:: 工作项 ::
筛选下方清单，找出含有字符串“ganzes”的每一行，并将这些行逐字照抄。

:: 所给清单 ::
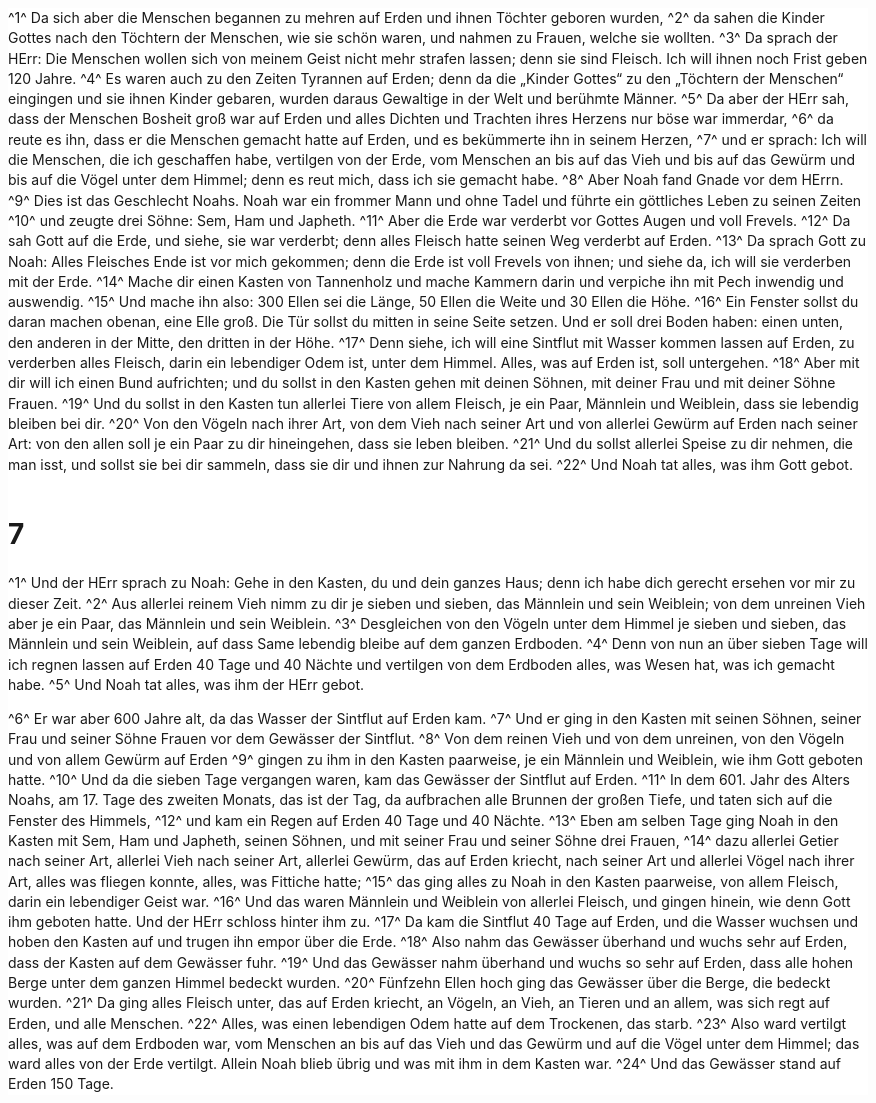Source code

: ^1^ Da sich aber die Menschen begannen zu mehren auf Erden und ihnen Töchter geboren wurden, ^2^ da sahen die Kinder Gottes nach den Töchtern der Menschen, wie sie schön waren, und nahmen zu Frauen, welche sie wollten. ^3^ Da sprach der HErr: Die Menschen wollen sich von meinem Geist nicht mehr strafen lassen; denn sie sind Fleisch. Ich will ihnen noch Frist geben 120 Jahre. ^4^ Es waren auch zu den Zeiten Tyrannen auf Erden; denn da die „Kinder Gottes“ zu den „Töchtern der Menschen“ eingingen und sie ihnen Kinder gebaren, wurden daraus Gewaltige in der Welt und berühmte Männer. ^5^ Da aber der HErr sah, dass der Menschen Bosheit groß war auf Erden und alles Dichten und Trachten ihres Herzens nur böse war immerdar, ^6^ da reute es ihn, dass er die Menschen gemacht hatte auf Erden, und es bekümmerte ihn in seinem Herzen, ^7^ und er sprach: Ich will die Menschen, die ich geschaffen habe, vertilgen von der Erde, vom Menschen an bis auf das Vieh und bis auf das Gewürm und bis auf die Vögel unter dem Himmel; denn es reut mich, dass ich sie gemacht habe. ^8^ Aber Noah fand Gnade vor dem HErrn. ^9^ Dies ist das Geschlecht Noahs. Noah war ein frommer Mann und ohne Tadel und führte ein göttliches Leben zu seinen Zeiten ^10^ und zeugte drei Söhne: Sem, Ham und Japheth. ^11^ Aber die Erde war verderbt vor Gottes Augen und voll Frevels. ^12^ Da sah Gott auf die Erde, und siehe, sie war verderbt; denn alles Fleisch hatte seinen Weg verderbt auf Erden. ^13^ Da sprach Gott zu Noah: Alles Fleisches Ende ist vor mich gekommen; denn die Erde ist voll Frevels von ihnen; und siehe da, ich will sie verderben mit der Erde. ^14^ Mache dir einen Kasten von Tannenholz und mache Kammern darin und verpiche ihn mit Pech inwendig und auswendig. ^15^ Und mache ihn also: 300 Ellen sei die Länge, 50 Ellen die Weite und 30 Ellen die Höhe. ^16^ Ein Fenster sollst du daran machen obenan, eine Elle groß. Die Tür sollst du mitten in seine Seite setzen. Und er soll drei Boden haben: einen unten, den anderen in der Mitte, den dritten in der Höhe. ^17^ Denn siehe, ich will eine Sintflut mit Wasser kommen lassen auf Erden, zu verderben alles Fleisch, darin ein lebendiger Odem ist, unter dem Himmel. Alles, was auf Erden ist, soll untergehen. ^18^ Aber mit dir will ich einen Bund aufrichten; und du sollst in den Kasten gehen mit deinen Söhnen, mit deiner Frau und mit deiner Söhne Frauen. ^19^ Und du sollst in den Kasten tun allerlei Tiere von allem Fleisch, je ein Paar, Männlein und Weiblein, dass sie lebendig bleiben bei dir. ^20^ Von den Vögeln nach ihrer Art, von dem Vieh nach seiner Art und von allerlei Gewürm auf Erden nach seiner Art: von den allen soll je ein Paar zu dir hineingehen, dass sie leben bleiben. ^21^ Und du sollst allerlei Speise zu dir nehmen, die man isst, und sollst sie bei dir sammeln, dass sie dir und ihnen zur Nahrung da sei. ^22^ Und Noah tat alles, was ihm Gott gebot.

# 7
^1^ Und der HErr sprach zu Noah: Gehe in den Kasten, du und dein ganzes Haus; denn ich habe dich gerecht ersehen vor mir zu dieser Zeit. ^2^ Aus allerlei reinem Vieh nimm zu dir je sieben und sieben, das Männlein und sein Weiblein; von dem unreinen Vieh aber je ein Paar, das Männlein und sein Weiblein. ^3^ Desgleichen von den Vögeln unter dem Himmel je sieben und sieben, das Männlein und sein Weiblein, auf dass Same lebendig bleibe auf dem ganzen Erdboden. ^4^ Denn von nun an über sieben Tage will ich regnen lassen auf Erden 40 Tage und 40 Nächte und vertilgen von dem Erdboden alles, was Wesen hat, was ich gemacht habe. ^5^ Und Noah tat alles, was ihm der HErr gebot. 

^6^ Er war aber 600 Jahre alt, da das Wasser der Sintflut auf Erden kam. ^7^ Und er ging in den Kasten mit seinen Söhnen, seiner Frau und seiner Söhne Frauen vor dem Gewässer der Sintflut. ^8^ Von dem reinen Vieh und von dem unreinen, von den Vögeln und von allem Gewürm auf Erden ^9^ gingen zu ihm in den Kasten paarweise, je ein Männlein und Weiblein, wie ihm Gott geboten hatte. ^10^ Und da die sieben Tage vergangen waren, kam das Gewässer der Sintflut auf Erden. ^11^ In dem 601. Jahr des Alters Noahs, am 17. Tage des zweiten Monats, das ist der Tag, da aufbrachen alle Brunnen der großen Tiefe, und taten sich auf die Fenster des Himmels, ^12^ und kam ein Regen auf Erden 40 Tage und 40 Nächte. ^13^ Eben am selben Tage ging Noah in den Kasten mit Sem, Ham und Japheth, seinen Söhnen, und mit seiner Frau und seiner Söhne drei Frauen, ^14^ dazu allerlei Getier nach seiner Art, allerlei Vieh nach seiner Art, allerlei Gewürm, das auf Erden kriecht, nach seiner Art und allerlei Vögel nach ihrer Art, alles was fliegen konnte, alles, was Fittiche hatte; ^15^ das ging alles zu Noah in den Kasten paarweise, von allem Fleisch, darin ein lebendiger Geist war. ^16^ Und das waren Männlein und Weiblein von allerlei Fleisch, und gingen hinein, wie denn Gott ihm geboten hatte. Und der HErr schloss hinter ihm zu. ^17^ Da kam die Sintflut 40 Tage auf Erden, und die Wasser wuchsen und hoben den Kasten auf und trugen ihn empor über die Erde. ^18^ Also nahm das Gewässer überhand und wuchs sehr auf Erden, dass der Kasten auf dem Gewässer fuhr. ^19^ Und das Gewässer nahm überhand und wuchs so sehr auf Erden, dass alle hohen Berge unter dem ganzen Himmel bedeckt wurden. ^20^ Fünfzehn Ellen hoch ging das Gewässer über die Berge, die bedeckt wurden. ^21^ Da ging alles Fleisch unter, das auf Erden kriecht, an Vögeln, an Vieh, an Tieren und an allem, was sich regt auf Erden, und alle Menschen. ^22^ Alles, was einen lebendigen Odem hatte auf dem Trockenen, das starb. ^23^ Also ward vertilgt alles, was auf dem Erdboden war, vom Menschen an bis auf das Vieh und das Gewürm und auf die Vögel unter dem Himmel; das ward alles von der Erde vertilgt. Allein Noah blieb übrig und was mit ihm in dem Kasten war. ^24^ Und das Gewässer stand auf Erden 150 Tage.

:: 任务答复 ::
^1^ Und der HErr sprach zu Noah: Gehe in den Kasten, du und dein ganzes Haus; denn ich habe dich gerecht ersehen vor mir zu dieser Zeit. ^2^ Aus allerlei reinem Vieh nimm zu dir je sieben und sieben, das Männlein und sein Weiblein; von dem unreinen Vieh aber je ein Paar, das Männlein und sein Weiblein. ^3^ Desgleichen von den Vögeln unter dem Himmel je sieben und sieben, das Männlein und sein Weiblein, auf dass Same lebendig bleibe auf dem ganzen Erdboden. ^4^ Denn von nun an über sieben Tage will ich regnen lassen auf Erden 40 Tage und 40 Nächte und vertilgen von dem Erdboden alles, was Wesen hat, was ich gemacht habe. ^5^ Und Noah tat alles, was ihm der HErr gebot. 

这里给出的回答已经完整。